- [Selected extract]
+ + +
USA – The Food Research and Action Center (FRAC) recently lauded the US Department of Agriculture’s (USDA) overhaul of the Special Supplemental Nutrition Program for Women, Infants, and Children (WIC), citing it as a crucial step towards enhancing access to nutrition and promoting health equity.

Speaking with Food Ingredients 1st Alex Ashbrook, WIC and Root Causes Director, FRAC, shares insights into the implications of these changes.

She underscores the significance of the revised WIC food package in bridging nutritional gaps for the approximately seven million pregnant women and young children enrolled in the program.

With a focus on improving access to nutritious foods, especially for marginalized communities, the changes aim to mitigate health disparities exacerbated by systemic inequities.

Ashbrook emphasizes the critical role of early nutrition and the importance of providing proper nutrition from infancy. By bolstering access to fruits, vegetables, and whole grains, the updated food package endeavors to fortify families’ health while fostering equity across communities.

Aligned with the Dietary Guidelines for Americans, the enhancements to the WIC food packages aim to promote healthier dietary patterns by reducing sugar content and increasing the availability of whole grains. Ashbrook highlights the role of these dietary adjustments in mitigating obesity and other diet-related illnesses.
+ + +
- [Dataset entries]
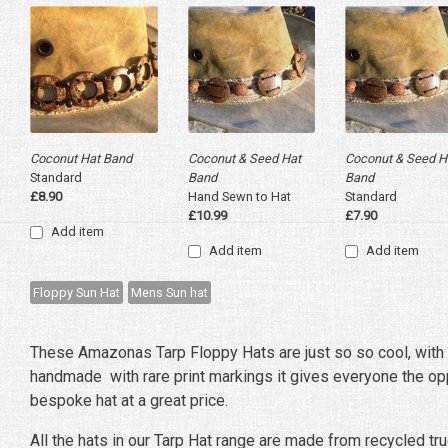
Coconut Hat Band
Coconut & Seed Hat
Coconut & Seed H
Standard
Band
Band
£8.90
Hand Sewn to Hat
Standard
£10.99
£7.90
Add item
Add item
Add item
Floppy Sun Hat
Mens Sun hat
These Amazonas Tarp Floppy Hats are just so so cool, with
handmade with rare print markings it gives everyone the opp
bespoke hat at a great price.
All the hats in our Tarp Hat range are made from recycled tru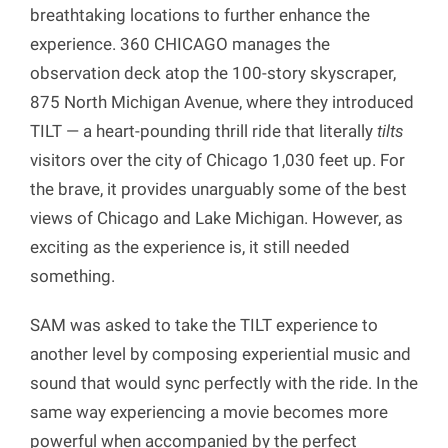
breathtaking locations to further enhance the
experience. 360 CHICAGO manages the
observation deck atop the 100-story skyscraper,
875 North Michigan Avenue, where they introduced
TILT — a heart-pounding thrill ride that literally
tilts
visitors over the city of Chicago 1,030 feet up. For
the brave, it provides unarguably some of the best
views of Chicago and Lake Michigan. However, as
exciting as the experience is, it still needed
something.
SAM was asked to take the TILT experience to
another level by composing experiential music and
sound that would sync perfectly with the ride. In the
same way experiencing a movie becomes more
powerful when accompanied by the perfect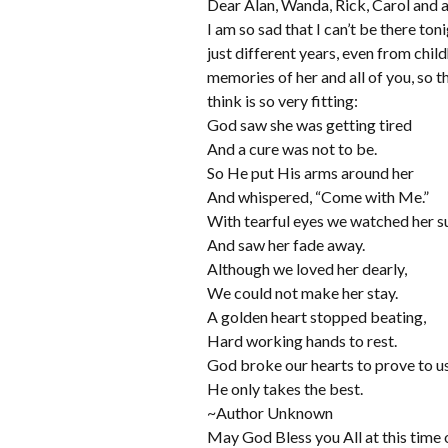
Dear Alan, Wanda, Rick, Carol and a
I am so sad that I can’t be there t
just different years, even from chil
memories of her and all of you, so t
think is so very fitting:
God saw she was getting tired
And a cure was not to be.
So He put His arms around her
And whispered, “Come with Me.”
With tearful eyes we watched her s
And saw her fade away.
Although we loved her dearly,
We could not make her stay.
A golden heart stopped beating,
Hard working hands to rest.
God broke our hearts to prove to u
He only takes the best.
~Author Unknown
May God Bless you All at this time 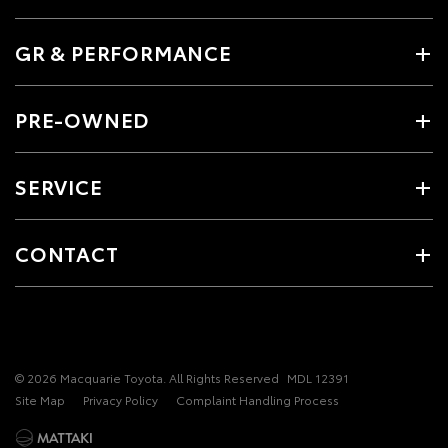
GR & PERFORMANCE
PRE-OWNED
SERVICE
CONTACT
© 2026 Macquarie Toyota. All Rights Reserved
MDL 12391
Site Map
Privacy Policy
Complaint Handling Process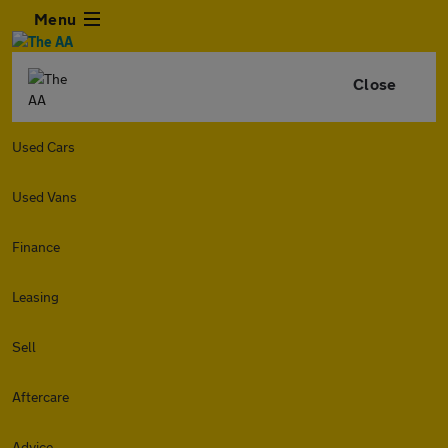
Menu
Close
Used Cars
Used Vans
Finance
Leasing
Sell
Aftercare
Advice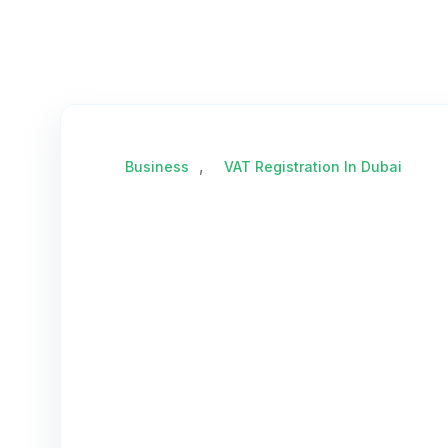
,
Business
VAT Registration In Dubai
+ + +
- [Brief 1] In the WIC article, rewrite the paragraph beginning "Ashbrook emphasizes the critical role" in fewer words while keeping its main facts.
- [Brief 2] Transcribe the part of the WIC article starting with "With a focus" and going on through "other diet-related illnesses.".

- [Answer area 1] Ashbrook stresses that proper nutrition matters from infancy. The updated food package expands access to fruits, vegetables, and whole grains to strengthen families' health and promote equity across communities.

- [Answer area 2]
With a focus on improving access to nutritious foods, especially for marginalized communities, the changes aim to mitigate health disparities exacerbated by systemic inequities.

Ashbrook emphasizes the critical role of early nutrition and the importance of providing proper nutrition from infancy. By bolstering access to fruits, vegetables, and whole grains, the updated food package endeavors to fortify families’ health while fostering equity across communities.

Aligned with the Dietary Guidelines for Americans, the enhancements to the WIC food packages aim to promote healthier dietary patterns by reducing sugar content and increasing the availability of whole grains. Ashbrook highlights the role of these dietary adjustments in mitigating obesity and other diet-related illnesses.